__Document passage__
Updated: July 07, 2025 09:46

Image Source: TICE News
The Securities and Exchange Board of India (Sebi) has rolled out a sweeping overhaul of its regulatory framework for SME IPOs, sparking a nationwide debate: are these reforms a much-needed safeguard for investors, or a potential chokehold on India’s most dynamic enterprises? With the new rules effective from July 1, 2025, the SME ecosystem is at a crossroads—balancing transparency and investor protection with the need for accessible capital.
 
1. What’s New in Sebi’s SME IPO Framework?
  • Profitability Threshold: SMEs must now show a minimum EBITDA of ₹1 crore in at least two of the last three years.
  • Promoter Lock-In: Excess promoter holdings are now subject to phased lock-ins—50% for one year, the rest for two.
  • Offer-for-Sale (OFS) Cap: Limited to 20% of the issue size to prevent early exits.
  • Use of Funds: IPO proceeds cannot be used to repay loans to promoters or related parties; general corporate purposes capped at ₹10 crore or 15% of the issue.
  • Transparency Boost: Draft prospectuses must be open for public review for 21 days, with mandatory QR codes in ads for easy access.

__Source data__
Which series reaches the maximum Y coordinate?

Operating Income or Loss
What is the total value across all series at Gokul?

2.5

==

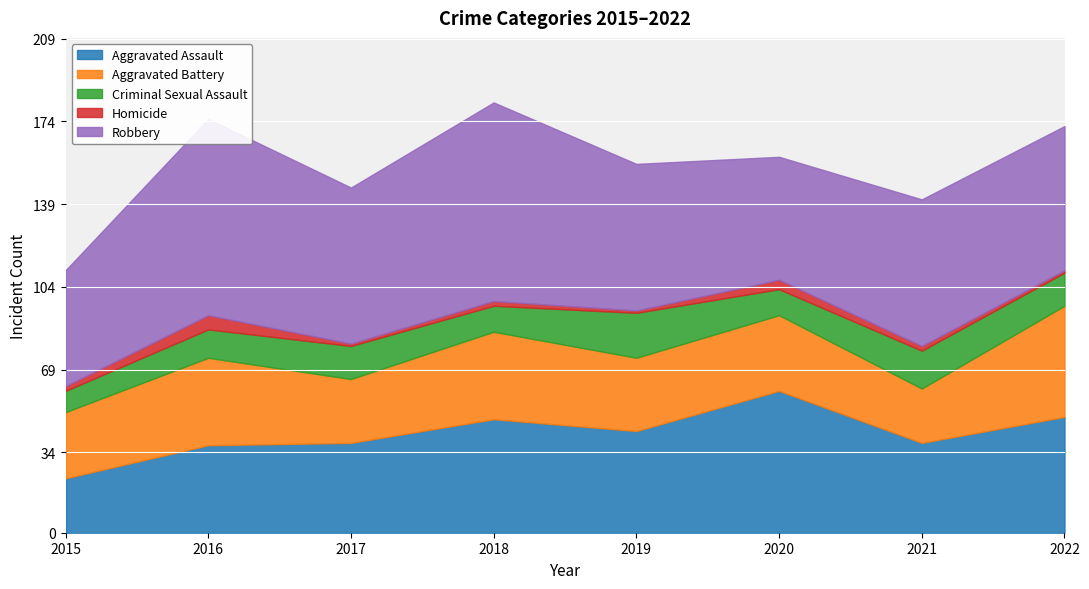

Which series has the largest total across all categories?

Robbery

---

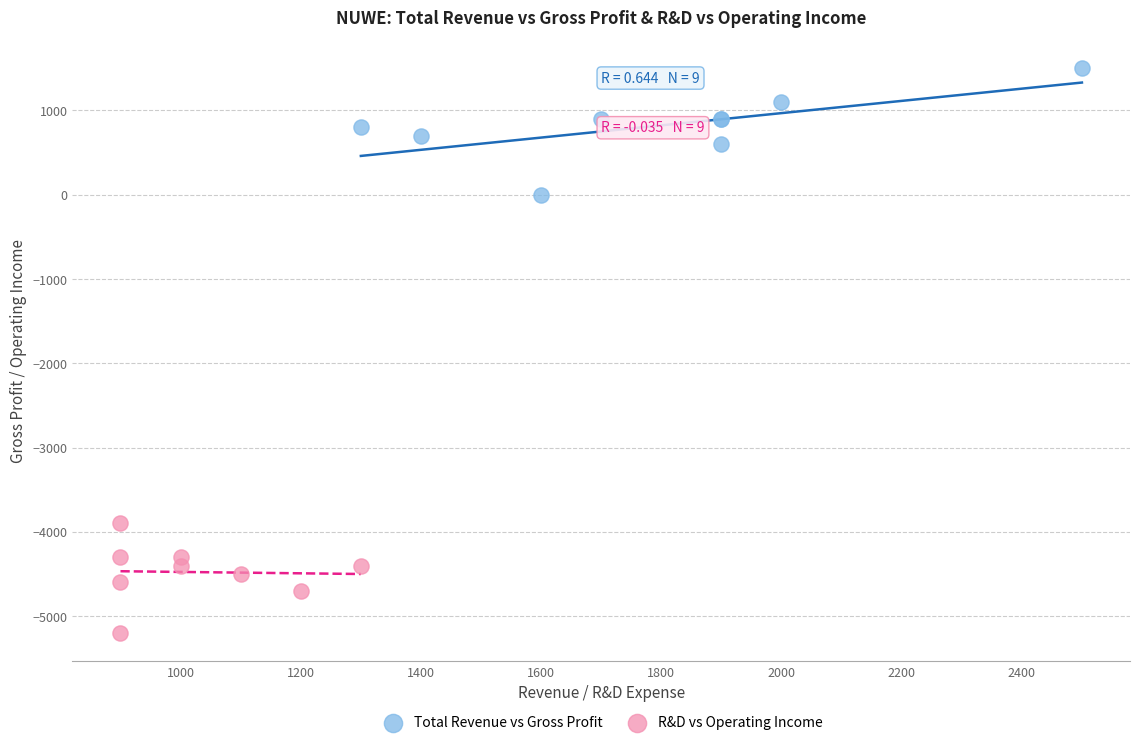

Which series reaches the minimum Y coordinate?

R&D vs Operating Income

__Problem set__
1. In the SME IPO passage:
(a) From what date are the new rules in effect?
(b) What share of the issue size is the offer-for-sale limited to?
(c) For how many days must draft prospectuses stay open for public review?
2. Extend the SME IPO passage, picking up right after its last line.
The records have no connection to the SME IPO passage.

__Task-by-task answers__
1.
(a) July 1, 2025
(b) 20%
(c) 21 days

2.
2. Why It Matters
  • Investor Protection: The reforms aim to curb speculative trading, inflated valuations, and misuse of IPO proceeds—issues that plagued nearly 40% of SME IPOs between 2018–2023.
  • Capital Access Concerns: Critics argue that the one-size-fits-all profitability rule may exclude high-potential, loss-making startups—especially in tech and innovation sectors.
  • Market Impact: Over 30 SME IPOs were rushed to market in June 2025 ahead of the rule change, raising ₹1,380 crore, indicating a short-term slowdown may follow.
3. Industry Reactions
  • Supporters say the framework mirrors global best practices (like the UK’s AIM) and will mature India’s SME market into a more stable, transparent platform.
  • Skeptics warn of a potential “funding winter” if overregulation deters startups and institutional investors from participating.
4. What’s Next?
Experts suggest Sebi may need to adopt a tiered compliance model, allowing high-growth startups with credible backers to access markets with lighter norms. Incentivizing QIB participation and easing migration rules to the main board could also help balance risk and growth.